大略是感覺到雷牧天的情緒,兩人有些尷尬,到底是慣來開放的行為模式,干咳了一聲,金發的女子先開口了,“嗯,我們想約你一起喝一杯?”
說著,金發女子歪了歪腦袋,示意旁邊的一家海邊小站。
另一個棕發的女子聞言笑了笑,隨即也沖雷牧天指了指那家小站的方向。
到這,雷牧天真是再沒心思和兩人耗下去了。
而不待雷牧天甩開這兩人呢,林笑卻是突地回頭。入目,林笑便看到了兩個火辣的比基尼美女圍著雷牧天。林笑這是什么感覺呢,心里膈應是自然的,還有些發堵。不過細想起來,林笑好似幾乎沒有考慮或擔心過,雷牧天是否有一天會甩開自己就挽著別的女人走了。他的堅定,好似從一開始就堅定非常,饒是林笑逃避、閃躲,他從來不偏不倚,直到現在。

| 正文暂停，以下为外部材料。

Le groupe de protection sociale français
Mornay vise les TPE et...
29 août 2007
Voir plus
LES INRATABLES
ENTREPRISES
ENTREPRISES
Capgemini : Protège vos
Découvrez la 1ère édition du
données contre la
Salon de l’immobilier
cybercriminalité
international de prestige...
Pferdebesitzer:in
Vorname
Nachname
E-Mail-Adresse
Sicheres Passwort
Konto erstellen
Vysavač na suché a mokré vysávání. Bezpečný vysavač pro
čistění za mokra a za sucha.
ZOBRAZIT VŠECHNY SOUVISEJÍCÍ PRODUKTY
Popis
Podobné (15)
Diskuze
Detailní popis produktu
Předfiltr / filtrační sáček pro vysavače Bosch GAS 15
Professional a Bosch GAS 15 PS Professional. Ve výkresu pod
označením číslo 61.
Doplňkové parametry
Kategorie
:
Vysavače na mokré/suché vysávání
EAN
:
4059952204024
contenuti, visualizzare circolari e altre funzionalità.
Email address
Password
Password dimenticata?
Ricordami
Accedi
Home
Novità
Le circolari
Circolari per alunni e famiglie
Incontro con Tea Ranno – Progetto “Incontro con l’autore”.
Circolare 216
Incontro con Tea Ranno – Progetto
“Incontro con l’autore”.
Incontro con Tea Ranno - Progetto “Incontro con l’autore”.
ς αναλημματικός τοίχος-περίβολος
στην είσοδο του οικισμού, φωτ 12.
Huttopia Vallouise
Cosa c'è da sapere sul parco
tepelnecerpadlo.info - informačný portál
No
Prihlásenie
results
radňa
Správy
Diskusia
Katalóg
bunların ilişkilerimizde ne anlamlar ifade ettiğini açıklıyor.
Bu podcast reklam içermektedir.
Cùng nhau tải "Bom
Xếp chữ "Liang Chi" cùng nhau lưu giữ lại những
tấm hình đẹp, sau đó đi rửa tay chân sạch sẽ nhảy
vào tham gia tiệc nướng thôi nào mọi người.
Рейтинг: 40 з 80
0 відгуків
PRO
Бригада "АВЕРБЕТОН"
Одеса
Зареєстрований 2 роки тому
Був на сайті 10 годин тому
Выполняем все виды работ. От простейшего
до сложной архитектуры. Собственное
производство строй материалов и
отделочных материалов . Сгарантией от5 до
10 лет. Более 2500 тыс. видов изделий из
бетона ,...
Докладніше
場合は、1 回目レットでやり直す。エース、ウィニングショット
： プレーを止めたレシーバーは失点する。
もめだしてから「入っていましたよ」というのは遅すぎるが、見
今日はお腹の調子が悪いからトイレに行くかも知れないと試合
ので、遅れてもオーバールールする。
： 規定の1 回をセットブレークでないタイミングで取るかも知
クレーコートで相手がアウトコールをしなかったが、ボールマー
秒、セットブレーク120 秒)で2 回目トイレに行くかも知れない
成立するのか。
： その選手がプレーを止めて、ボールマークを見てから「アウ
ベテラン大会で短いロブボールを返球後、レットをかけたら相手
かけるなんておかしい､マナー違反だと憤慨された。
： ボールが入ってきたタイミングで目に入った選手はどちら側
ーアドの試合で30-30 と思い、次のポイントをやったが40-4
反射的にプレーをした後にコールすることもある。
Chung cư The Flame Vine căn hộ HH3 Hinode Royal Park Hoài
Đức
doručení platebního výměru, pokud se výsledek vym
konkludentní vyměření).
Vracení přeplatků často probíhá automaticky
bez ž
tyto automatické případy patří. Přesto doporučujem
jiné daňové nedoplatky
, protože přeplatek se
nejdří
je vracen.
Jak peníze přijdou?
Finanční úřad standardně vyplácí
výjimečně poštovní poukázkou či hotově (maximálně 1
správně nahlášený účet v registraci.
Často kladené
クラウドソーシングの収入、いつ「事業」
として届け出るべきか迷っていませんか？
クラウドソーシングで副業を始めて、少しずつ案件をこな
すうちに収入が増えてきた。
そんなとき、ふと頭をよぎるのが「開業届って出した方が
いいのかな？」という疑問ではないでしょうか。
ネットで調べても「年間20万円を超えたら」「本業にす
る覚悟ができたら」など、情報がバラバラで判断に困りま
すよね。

他總會步伐不移地跟在自己的身后,或無聲守候,或強勢溫柔。
只是從來不像現在。
林笑小嘴癟了癟,就像是受了極大的委屈一般。在陽光下,她就那么定定地站在原地,也不動,就那么看著雷牧天,看著三人。
此時的林笑就像是一個精致的娃娃,還是一個受了傷的娃娃。